Fur is also one of dozens of design elements at play in the season's most elaborately packaged release. Two-feet tall and heavy enough to crush a house pet, the "Limited Edition" of the Pixies' 'Minotaur' box set is a real monster.
The alt-rock legends' complete works are presented in a variety of formats alongside two newly designed art books, DVDs, posters and much more.
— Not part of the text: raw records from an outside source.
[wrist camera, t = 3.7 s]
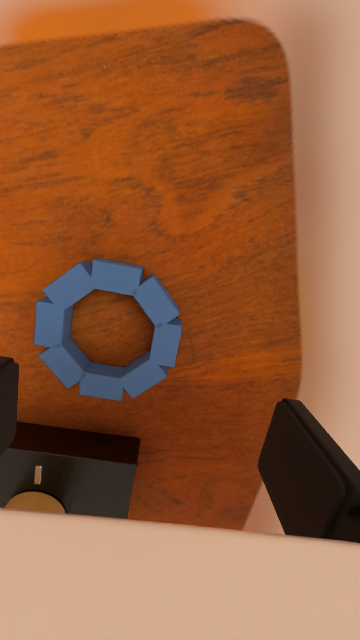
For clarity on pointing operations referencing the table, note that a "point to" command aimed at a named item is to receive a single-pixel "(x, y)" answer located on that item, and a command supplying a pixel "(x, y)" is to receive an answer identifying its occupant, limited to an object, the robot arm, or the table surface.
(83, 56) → the table surface
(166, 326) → the segmented ring
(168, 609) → the robot arm
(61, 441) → the black dial base plate
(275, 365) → the table surface
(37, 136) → the table surface
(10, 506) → the rotary dial knob
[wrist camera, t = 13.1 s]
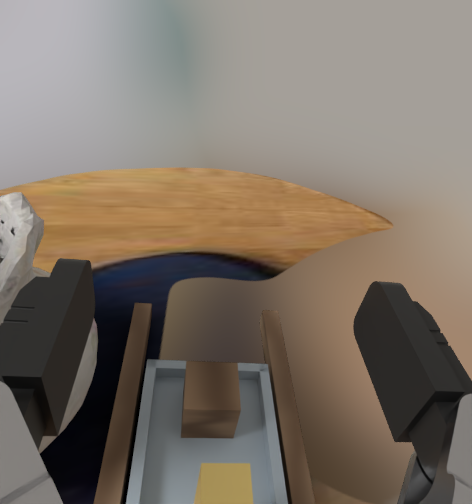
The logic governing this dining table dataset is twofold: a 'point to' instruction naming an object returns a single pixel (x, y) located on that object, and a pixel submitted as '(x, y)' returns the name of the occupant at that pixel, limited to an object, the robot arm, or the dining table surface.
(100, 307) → the dining table surface
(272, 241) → the dining table surface
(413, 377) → the robot arm
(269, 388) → the shallow grey tray
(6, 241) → the ceramic pitcher
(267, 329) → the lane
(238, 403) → the block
All 3,000 copies will be autographed by every band member and Vaughan Oliver, who designed 'Minotaur' as well as the original Pixies' album art.
But these are just two of the many lavish, oversize box sets comprising a new wave of collectibles that prove the digital age hasn't killed the art of music packaging.
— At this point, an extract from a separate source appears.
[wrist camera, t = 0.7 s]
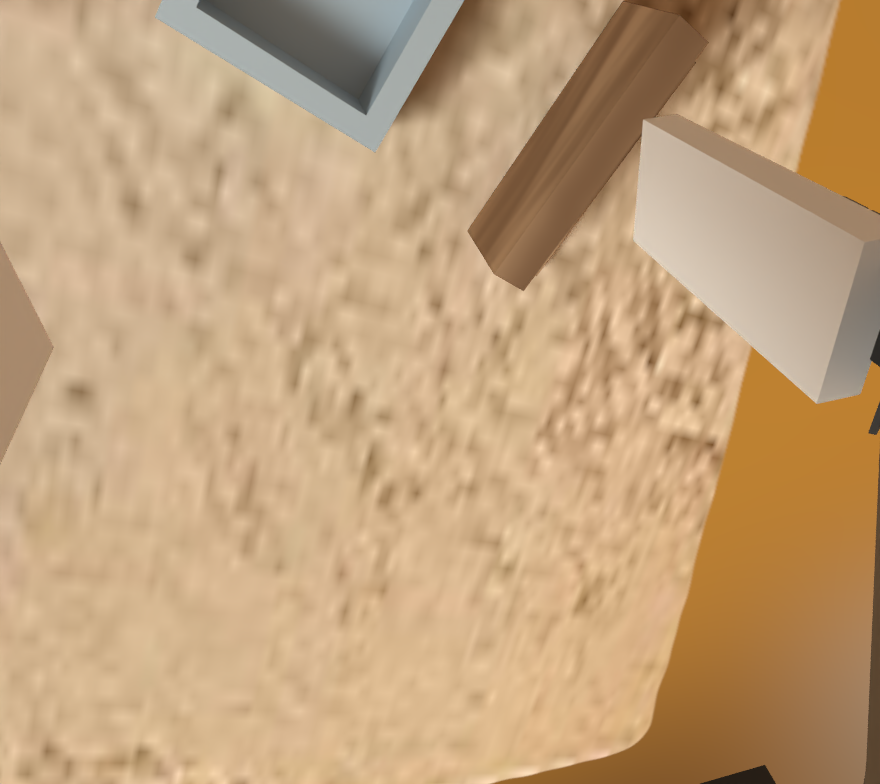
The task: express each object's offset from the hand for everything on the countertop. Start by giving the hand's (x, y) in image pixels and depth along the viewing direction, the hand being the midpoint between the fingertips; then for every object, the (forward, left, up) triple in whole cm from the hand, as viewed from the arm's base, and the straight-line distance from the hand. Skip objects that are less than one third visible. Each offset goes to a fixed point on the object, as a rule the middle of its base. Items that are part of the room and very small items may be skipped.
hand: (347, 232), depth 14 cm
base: (+15, +4, -23) cm, 28 cm away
There's also Warp Records' sleek five-CD, five-record 'Warp20' anniversary set, AC/DC's 'Backtracks' which doubles as a working guitar amp, an adults-only edition of Rammstein's new album with dildos, lube and handcuffs and Peanut Butter Wolf's '45 Live,' a set of classic hip-hop singles released on seven-inch vinyl.
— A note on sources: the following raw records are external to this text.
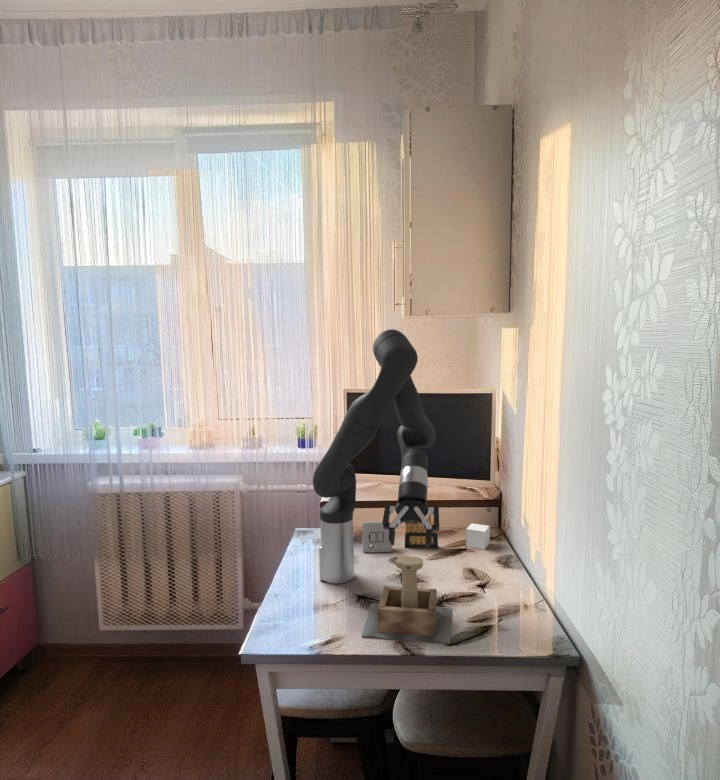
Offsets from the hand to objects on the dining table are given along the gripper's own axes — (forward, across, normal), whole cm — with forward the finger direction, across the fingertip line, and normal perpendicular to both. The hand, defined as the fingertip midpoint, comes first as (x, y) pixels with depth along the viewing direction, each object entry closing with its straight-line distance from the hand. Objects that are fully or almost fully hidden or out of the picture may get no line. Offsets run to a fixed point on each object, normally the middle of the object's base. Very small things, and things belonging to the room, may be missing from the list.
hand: (409, 545), depth 144 cm
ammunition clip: (-18, 0, +42) cm, 46 cm away
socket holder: (+16, 0, +7) cm, 18 cm away
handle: (+16, 0, +7) cm, 18 cm away
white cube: (-21, +18, +45) cm, 53 cm away
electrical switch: (-15, -14, +40) cm, 45 cm away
In terms of sheer girth, the most impressive set is 'The Complete Miles Davis Columbia Album Collection,' containing 70 CDs and a DVD. Sony Legacy producer Richard Seidel suggests such extremes may be what it takes to get consumers excited about music purchases again. "There's less interest than ever in a plain old single CD in a jewel box," he says. "The reason people are interested in this is that it's more than a little bit of audio in a piece of plastic. It's more of a coffee-table item, or a piece of artwork."
2009 Flaming Lips - Embryonic Packages from George Salisbury on Vimeo
It's all part of a wider effort to keep fans engaged in the digital age. "I don't care really if people download music -- that's just an inevitable by-product of the technology," Coyne says. "Everybody's logical response to that is: 'Let's have things you can't download.'"
The box set format reached its commercial peak in the '80s when platinum sales for Bob Dylan's 'Biograph' and Bruce Springsteen and the E Street Band's 'Live 1975-85' provoked a glut of lesser sets. Now it's about attracting discerning consumers willing to pay for something unique.
'Minotaur' is the most extreme example. Created by Oliver with original Pixies cover photog Simon Larbalestier and students from Oliver's creative arts design class, it qualifies as one of the most radical pieces of music packaging ever.
"I had carte-blanche," says Oliver, because he wasn't hired by the label but by Artists in Residence, a company famed for one-of-a-kind Nine Inch Nails and Sigur Ros sets. "I started by saying, 'Let's throw out all of the old artwork.' Some of these sleeves are well-regarded and have been in graphic-design annuals, but 20 years later I'd like to think that I can move it onto a different level.
"It's not viable for everyone's wallet," he admits, "but [Pixies] deserve something like this and there will be an audience out there."
But who's shelling out for sets like the Miles Davis box, the largest ever devoted to a non-classical artist -- a new Yo-Yo Ma collection runs 90 discs -- when hardcore collectors likely have the material already?
"A friend of mine who is out of work and an enormous Leonard Cohen fan told me, 'I'm going to Madison Square Garden and spend $250 on a ticket just because this is something I want to experience,'" says Seidel. "Maybe that's the same attitude people have to these box sets."
In Oliver's view, designers and consumers may both be responding to an innate desire to have not only something to collect but to touch.
"We are being denied the sensual part of our experience with music when we reduce it to a digital download," says Oliver. "I don't think the future is digital downloads with artwork printed out on your own computer. There's also a movement toward motion graphics and specifically designed animations. But if you download it, then your experience with it is still entirely through the screen. I still think there's a calling to have that piece of music in a package -- something to unfold, to have and to hold."
"I know that with some of my favourite records ever, it's not just about the music," agrees Coyne. "I'm thinking of a Beatles collection on my shelf, or Miles Davis' 'Sketches of Spain' -- the packaging made me love it even more. All of that colours the level of pleasure you get from these things.
"And I do want the audience to know that I am giving this as much love as I can, so they get just as much out of it."